I could see, as well, why it is loved by modernist architects. With its bare white houses standing alone on the spare lines of grass and rock, Tiree is that fashionable thing - a set of structures reduced to absolute essentials. "Pity there aren't trees on this island," I said incautiously. "Trees? What do you want them for?" was the architectural response, rather scornful, as if I had called for the return of the doily or admired a row of Victorian caryatids.
Later in the day we went to one of the houses across the tundra and were met at the door by a beaming lady who arranged to procure lobsters for us. A big white gull settled on a post a foot away, while an old dog came out of the house and barked hoarsely at some invisible Hebridean presence moving across the tableland. As to the Gaelicness of the place, it's hard to tell. Certainly, an unknown and melodious language can be heard in the shops, though it stops when a stranger comes in, probably on the principle that it is too good for the English to overhear.
For the rest of the week the sun came and went, though mostly it went, and from time to time the wind died down, though never for long. This is, of course, a good thing in Scotland since the wind blows the midges away, and makes the wind-surfers happy on their inland loch. There is ocean surfing at a couple of chosen beaches, where the water temperature in early August was 52 degrees Fahrenheit, "and 53 in the warm bits", according to a blue and shivering Aussie I met. On the other beaches, where there are no surfers in black wetsuits bobbing up and down in the water, seals fill the same ecological niche, and if you call out in a certain way (Margot favoured a kind of shrill Germanic scald - "Ach! ach! ach!") sleek heads pop up and look around enquiringly.
Tiree has two museums, one dedicated to arts and crafts which failed to lure me in, and another fine little institution, set up in a kind of Victorian mock-lighthouse, and devoted to the "Lighthouse Stevensons", the family who in the last century built a series of granite lighthouses enclosing the whole coast of Scotland in a great loop of safety. The museum concentrates particularly on the construction of Skerryvore, "perhaps the most beautiful lighthouse in the world", according to the writer Bella Bathurst, who is writing a book on the Stevensons and their towers, which became a symbol of reassurance used by building societies and insurance companies the world over.
A little later, when we were further along the coast, the rain cleared and there it was on the horizon: Skerryvore, smaller than a matchstick, utterly remote, and familiar as a nursery tale.
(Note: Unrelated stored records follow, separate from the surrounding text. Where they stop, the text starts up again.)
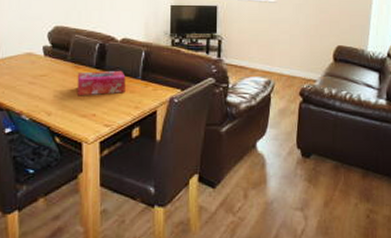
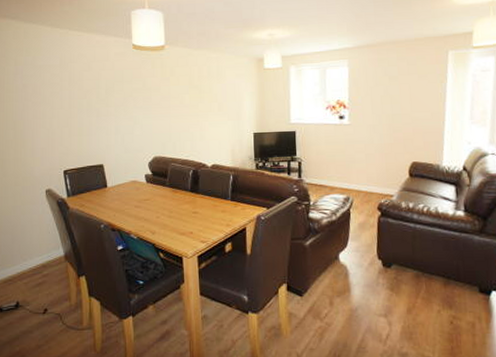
tissue box: present [77,70,126,96] -> none [175,192,218,217]

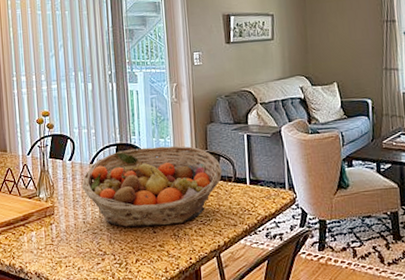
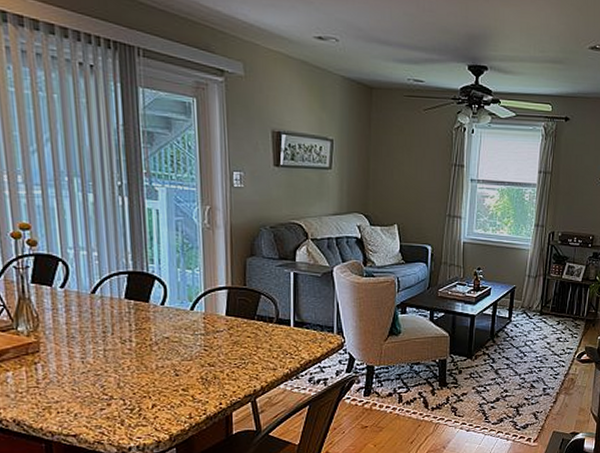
fruit basket: present [82,145,222,228] -> none [80,278,262,370]

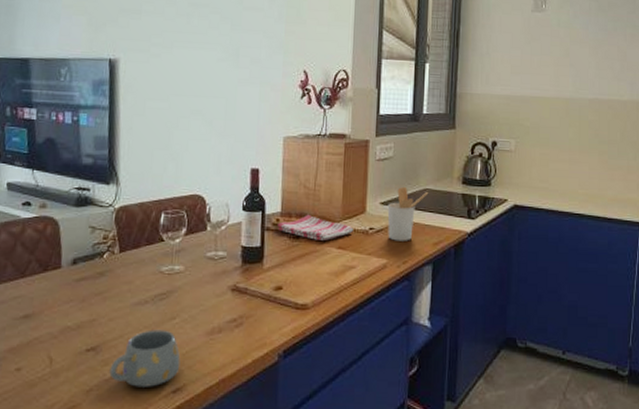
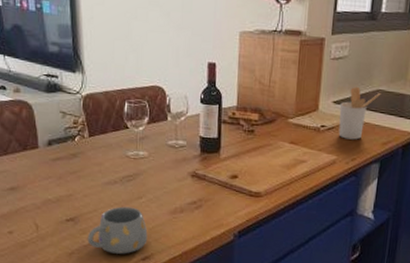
dish towel: present [278,214,353,241] -> none [234,109,305,135]

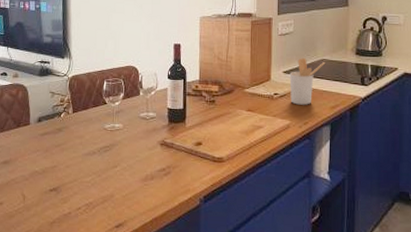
mug: present [87,206,148,254] -> none [67,175,122,222]

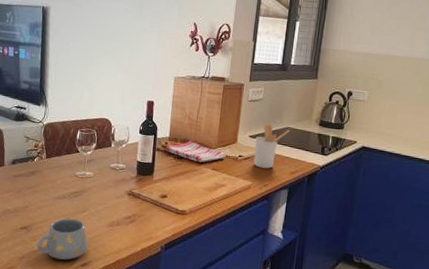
mug: none [67,175,122,222] -> present [36,218,88,260]
dish towel: none [197,81,260,104] -> present [166,140,226,163]

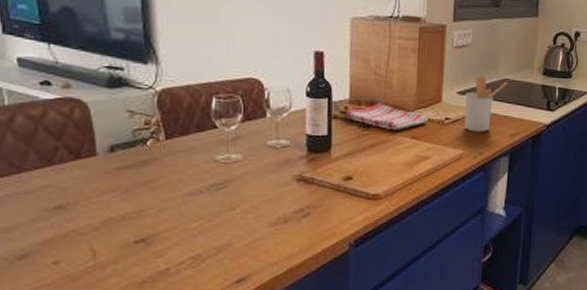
mug: present [36,218,88,260] -> none [164,220,243,278]

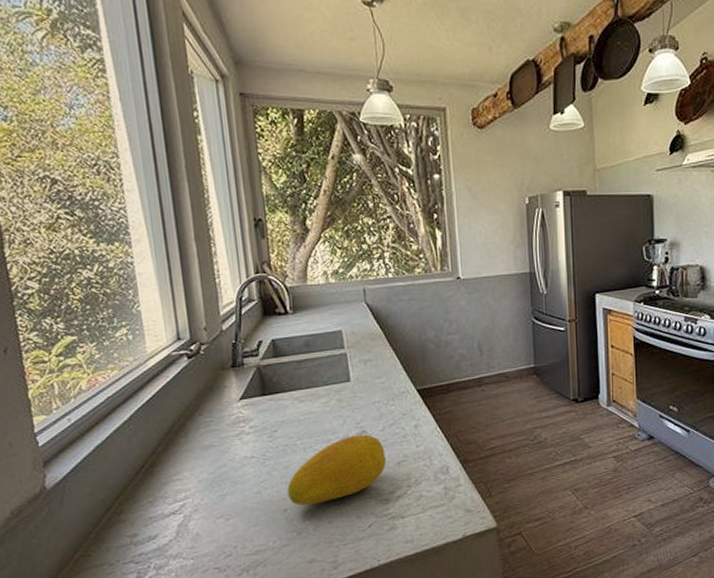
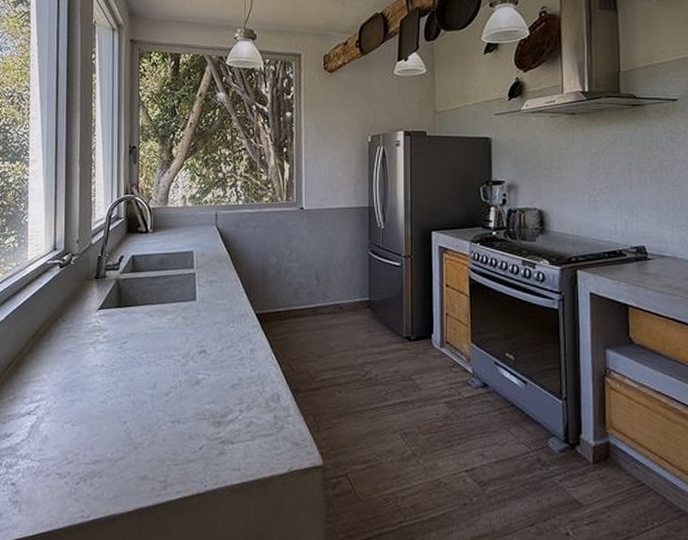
fruit: present [287,434,386,505] -> none [129,353,221,420]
The Isle of Tiree is reached by boat from Oban on Caledonian Macbrayne Ferries (tel: 0990 650000). Crossings take nearly four hours and depart five days a week (not Thursday or Sunday), reduced to three per week after 18 October. A five-day return costs pounds 17.80. To reach Oban, there are three trains a week from Glasgow. The journey takes about three hours and a return ticket costs from pounds 22.90 (tel: 0345 484950).
Where to stay
The Oban Tourist Office (tel: 01631 563122) has a list of accommodation possibilities on the Isle of Tiree, including self-catering, b&b and two hotels, the Scarinish (tel: 01688 220308) and the Tiree Lodge (tel: 01688 220368).